1995
Ignacio Ruiz Quintano
Abc
Enfrascados, como andamos, en la lectura cotorruela de las cartas de Pablemos a la Belleza y de María Soraya a la Hermenéutica (¡qué “Carta atenagórica a Pachi López”, la suya!), se nos ha muerto, como del rayo, Fernando del Diego, el penúltimo barman, procedente de Chicote, donde aprendiera las diez obligaciones del barman: respetar y querer al cliente sobre todas las cosas, no utilizar jamás su nombre sin previa y expresa autorización, venerar sus gustos, honrarle en presencia y ausencia, no darle de beber con exceso, no ser molesto por acción ni por omisión, no cobrarle sino exactamente lo que bebiere, no hablar de él sino lo preciso y cierto, no desear los caprichos amorosos que tenga y no envidiar su posición y bienestar.
Porque el mundo bebe (bebía), y el barman viene (venía) a ser el padrino de tu libertad condicional en la ciudad, como aquél de “Pasión de los fuertes” que, al preguntarle Henry Fonda si alguna vez estuvo enamorado, responde:
–No lo sé.
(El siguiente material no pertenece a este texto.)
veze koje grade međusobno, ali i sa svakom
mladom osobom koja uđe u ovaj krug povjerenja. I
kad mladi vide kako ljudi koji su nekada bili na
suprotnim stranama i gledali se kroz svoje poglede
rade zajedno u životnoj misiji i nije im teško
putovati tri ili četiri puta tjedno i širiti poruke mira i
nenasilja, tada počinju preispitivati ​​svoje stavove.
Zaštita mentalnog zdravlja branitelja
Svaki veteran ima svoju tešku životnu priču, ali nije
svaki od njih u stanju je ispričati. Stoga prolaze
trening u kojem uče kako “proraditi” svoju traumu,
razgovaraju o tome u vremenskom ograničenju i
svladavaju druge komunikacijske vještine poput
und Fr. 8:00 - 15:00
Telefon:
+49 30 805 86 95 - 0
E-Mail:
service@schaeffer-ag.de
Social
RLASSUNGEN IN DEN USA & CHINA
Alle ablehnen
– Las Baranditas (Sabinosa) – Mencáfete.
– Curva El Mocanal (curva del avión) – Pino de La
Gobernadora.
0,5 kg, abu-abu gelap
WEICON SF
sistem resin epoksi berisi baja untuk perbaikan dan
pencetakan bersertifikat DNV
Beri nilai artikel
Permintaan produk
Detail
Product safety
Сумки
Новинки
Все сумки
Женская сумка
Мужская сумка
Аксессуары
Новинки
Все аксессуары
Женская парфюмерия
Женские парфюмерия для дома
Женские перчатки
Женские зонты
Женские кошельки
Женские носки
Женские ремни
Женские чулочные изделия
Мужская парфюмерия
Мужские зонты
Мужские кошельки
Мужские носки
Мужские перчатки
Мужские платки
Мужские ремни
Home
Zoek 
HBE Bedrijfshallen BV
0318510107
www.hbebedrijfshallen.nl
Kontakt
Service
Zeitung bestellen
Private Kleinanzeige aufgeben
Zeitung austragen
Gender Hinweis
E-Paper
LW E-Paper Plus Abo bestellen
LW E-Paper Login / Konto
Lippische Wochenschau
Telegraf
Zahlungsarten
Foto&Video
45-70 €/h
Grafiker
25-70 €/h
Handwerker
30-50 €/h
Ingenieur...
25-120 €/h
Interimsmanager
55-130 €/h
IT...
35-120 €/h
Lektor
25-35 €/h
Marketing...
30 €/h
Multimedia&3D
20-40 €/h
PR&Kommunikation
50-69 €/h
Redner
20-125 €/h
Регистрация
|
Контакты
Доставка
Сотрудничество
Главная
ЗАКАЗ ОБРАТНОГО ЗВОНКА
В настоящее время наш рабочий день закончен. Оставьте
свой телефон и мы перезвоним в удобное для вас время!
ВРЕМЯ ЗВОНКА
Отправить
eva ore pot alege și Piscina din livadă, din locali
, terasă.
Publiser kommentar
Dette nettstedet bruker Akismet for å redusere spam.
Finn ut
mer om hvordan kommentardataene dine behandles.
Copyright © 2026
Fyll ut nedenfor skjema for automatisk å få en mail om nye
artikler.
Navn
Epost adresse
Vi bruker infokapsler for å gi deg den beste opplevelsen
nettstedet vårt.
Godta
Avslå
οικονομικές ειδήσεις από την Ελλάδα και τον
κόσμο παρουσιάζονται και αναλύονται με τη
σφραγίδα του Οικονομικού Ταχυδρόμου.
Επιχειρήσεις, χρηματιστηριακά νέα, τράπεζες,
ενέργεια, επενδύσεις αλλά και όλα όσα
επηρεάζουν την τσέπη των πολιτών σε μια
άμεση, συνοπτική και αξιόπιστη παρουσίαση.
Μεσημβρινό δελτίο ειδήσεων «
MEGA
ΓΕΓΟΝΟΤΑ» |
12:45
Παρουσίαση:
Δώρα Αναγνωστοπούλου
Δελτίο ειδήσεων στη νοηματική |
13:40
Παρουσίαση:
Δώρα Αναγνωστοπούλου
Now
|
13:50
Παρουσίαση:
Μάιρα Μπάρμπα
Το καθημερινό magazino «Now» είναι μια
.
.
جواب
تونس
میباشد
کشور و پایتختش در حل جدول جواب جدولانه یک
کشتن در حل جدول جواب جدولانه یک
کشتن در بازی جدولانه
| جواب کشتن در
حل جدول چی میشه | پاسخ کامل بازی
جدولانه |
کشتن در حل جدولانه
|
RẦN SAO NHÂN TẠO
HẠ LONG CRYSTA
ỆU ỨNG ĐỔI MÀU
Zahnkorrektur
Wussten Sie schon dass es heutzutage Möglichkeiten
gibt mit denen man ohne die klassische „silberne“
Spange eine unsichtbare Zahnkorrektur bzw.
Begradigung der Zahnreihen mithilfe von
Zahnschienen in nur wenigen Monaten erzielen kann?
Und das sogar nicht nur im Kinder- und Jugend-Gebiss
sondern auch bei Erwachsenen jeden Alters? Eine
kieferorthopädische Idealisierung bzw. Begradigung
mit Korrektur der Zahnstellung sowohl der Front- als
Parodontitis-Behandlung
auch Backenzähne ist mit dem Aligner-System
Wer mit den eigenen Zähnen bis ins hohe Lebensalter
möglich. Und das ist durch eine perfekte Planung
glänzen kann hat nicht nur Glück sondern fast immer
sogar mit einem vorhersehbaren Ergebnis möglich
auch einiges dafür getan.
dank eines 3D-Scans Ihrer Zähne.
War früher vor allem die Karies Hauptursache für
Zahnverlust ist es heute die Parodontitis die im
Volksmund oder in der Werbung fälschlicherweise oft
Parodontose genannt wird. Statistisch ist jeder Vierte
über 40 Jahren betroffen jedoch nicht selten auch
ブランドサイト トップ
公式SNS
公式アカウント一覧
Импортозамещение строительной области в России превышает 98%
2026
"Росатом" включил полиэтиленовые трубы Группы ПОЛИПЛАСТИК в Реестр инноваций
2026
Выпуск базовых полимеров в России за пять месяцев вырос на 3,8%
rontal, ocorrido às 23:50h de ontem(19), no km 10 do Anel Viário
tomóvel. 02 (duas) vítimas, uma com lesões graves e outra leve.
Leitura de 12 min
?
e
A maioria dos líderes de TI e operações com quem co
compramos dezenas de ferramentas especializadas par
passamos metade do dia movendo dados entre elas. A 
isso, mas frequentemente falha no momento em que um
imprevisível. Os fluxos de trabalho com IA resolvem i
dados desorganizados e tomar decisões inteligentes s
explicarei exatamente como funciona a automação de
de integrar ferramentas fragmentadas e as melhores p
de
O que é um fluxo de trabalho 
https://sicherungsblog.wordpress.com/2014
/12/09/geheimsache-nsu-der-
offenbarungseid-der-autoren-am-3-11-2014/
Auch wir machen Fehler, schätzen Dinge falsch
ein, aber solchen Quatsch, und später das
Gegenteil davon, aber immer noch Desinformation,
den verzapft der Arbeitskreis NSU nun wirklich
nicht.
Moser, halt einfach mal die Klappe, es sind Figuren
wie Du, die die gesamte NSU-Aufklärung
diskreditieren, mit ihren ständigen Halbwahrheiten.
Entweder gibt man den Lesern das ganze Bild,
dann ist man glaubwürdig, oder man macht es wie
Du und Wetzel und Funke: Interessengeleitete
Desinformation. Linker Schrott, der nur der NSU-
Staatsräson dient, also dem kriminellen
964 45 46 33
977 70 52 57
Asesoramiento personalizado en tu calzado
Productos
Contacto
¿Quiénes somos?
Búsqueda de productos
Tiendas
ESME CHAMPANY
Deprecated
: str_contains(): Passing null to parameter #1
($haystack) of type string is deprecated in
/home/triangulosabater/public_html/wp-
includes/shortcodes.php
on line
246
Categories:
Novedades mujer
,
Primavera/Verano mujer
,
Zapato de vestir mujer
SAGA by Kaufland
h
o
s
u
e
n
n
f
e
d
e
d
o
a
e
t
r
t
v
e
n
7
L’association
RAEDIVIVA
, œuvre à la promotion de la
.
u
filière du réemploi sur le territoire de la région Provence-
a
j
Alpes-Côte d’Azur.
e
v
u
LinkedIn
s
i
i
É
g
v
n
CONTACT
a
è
Yo siempre he sido camarero.
El mundo bebía, dice Chicote, por refrescar, por gustar de buenas bebidas, por fastidio, por hábito, por olvidar, por estimular el apetito, por necesidad, por vicio, por golosina, por alimento, por política, por obligación, por amor, por placer o por… por presumir de hombre.
De los 80 en el “Balmoral” de Ángel Jiménez y en el “Gitanillos” del grande Laureano (aún cada mañana, a paso de costalero del Gran Poder, con mucho frote de zapatillas, recorre el mercado de la Paz) pasamos a los 90 en el “Del Diego” de Fernando, con quien urdimos un cóctel (¡en carta!) de homenaje a la masculinidad final de Clint Eastwood en “Unforgiven”, el “Sin perdón” (tres medidas de bourbon, una medida de Calvados, gotas de Cynar, hielo frappé, cáscara de limón y copa muy fría) que hubiera derribado al Indio Fernández.
Al bar actual le falta, como a la amistad (reducida a un canje infantil de negritas, como si fueran gusiluces, en los periódicos), conversación.